幸か不幸か。流石にこれだけやってしまえば、この謎展開の意味合いも明確になってしまします。作者である竜騎士07さんの心の叫びです。前半では怪物を使った謎展開で示唆していましたが、後半になると抑えきれなかったようです。キャラクターにその心の内をセリフで言わせてしまう始末でした。まとめてみると、ざっと以下のようになります。
「お前らさ、『ひぐらし』の解答編で俺のこと馬鹿にしたよな。だからよ、もっと荒れるものを書いてやったぜ。おいおいおい、逃げるなよ。推理することを放棄するなよ。そうしたら俺の不戦勝だからな。あ、今批判した奴いたな。はい、残念それも俺の勝ち。批判とか逃げるのと同じだから。ほら、推理したいんだろ?どんどんしてくれよ。まあ、俺は正解知らないけど。なに?ええ!?お前らって解答があるものにしか挑めないの?はあ~、薄っぺらい人生送ってきたもんだねえ。かわいそうに。ねえ?今どんな気持ち?ねえ、どんな気持ち?」
ゲーム内ではもっと下品な言葉を使っていますが。内容としては、こんなものです。
『うみねこのなく頃に』では日常において使うことのない言葉が多用されます。「ノックスの十戒」「ヴァン・ダインの二十則」「シュレディンガーの猫」「悪魔の証明」「ヘンペルのカラス」「リザイン」などです。恐らくは『ひぐらし』の謎解きが叩かれ、そこから再起をかけようとして推理小説を勉強したのでしょう。孤島の洋館という舞台もいわゆる本格派推理小説への意識が見えます。
残念だったのは、熱意のベクトルが「本格派でアンチを黙らせる」ではなく「本格派自体をコケにする」というダメダメな方向へ向けられたことです。
当時、『うみねこ』関連の外部掲示板は「ファンスレ」「アンチスレ」「考察スレ」「長文考察スレ」の4つが稼働していました。Episode 8の発表直後、全てがアンチスレ化しました。擁護する人間はいませんでした。ゼロです。
私はひとつの巨大コンテンツが終わる歴史的な場に居合わせた心持ちでした。
『うみねこのなく頃に』にとどまらず「竜騎士07」というブランドも終わりを迎えました。

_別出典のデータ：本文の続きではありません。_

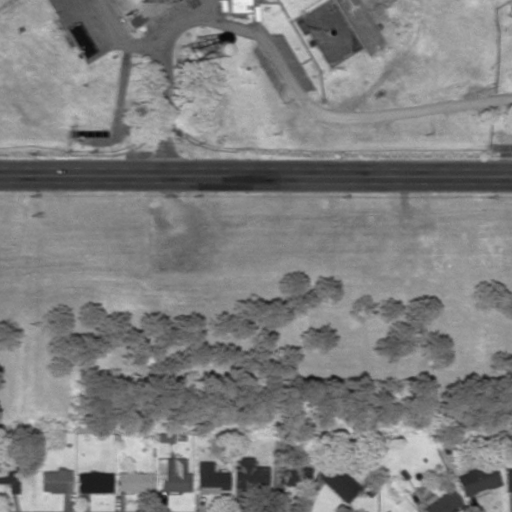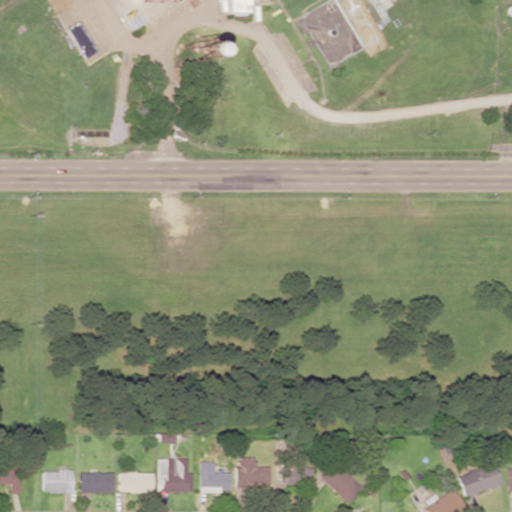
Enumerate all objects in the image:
building: (145, 2)
building: (236, 6)
road: (287, 75)
road: (256, 175)
building: (247, 473)
building: (170, 474)
building: (9, 475)
building: (294, 475)
building: (209, 476)
building: (508, 478)
building: (477, 479)
building: (54, 480)
building: (92, 481)
building: (132, 481)
building: (339, 483)
building: (442, 503)
building: (363, 511)
building: (412, 511)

そして過去作品でもある『ひぐらしのなく頃に』も同じ扱いを受けることになります。
今、私が夢中になっていたホラーノベルを語る人はいません。ネタ要素の強いコピペが一人歩きをしているだけです。
最近、『ひぐらしのなく頃に』が再アニメ化されました。私はチェックしていません。竜騎士ブランド崩壊から、10年間のノーヒット。そして今、自分自身で壊した作品を再利用する姿には、なかなか寂しいものがあります。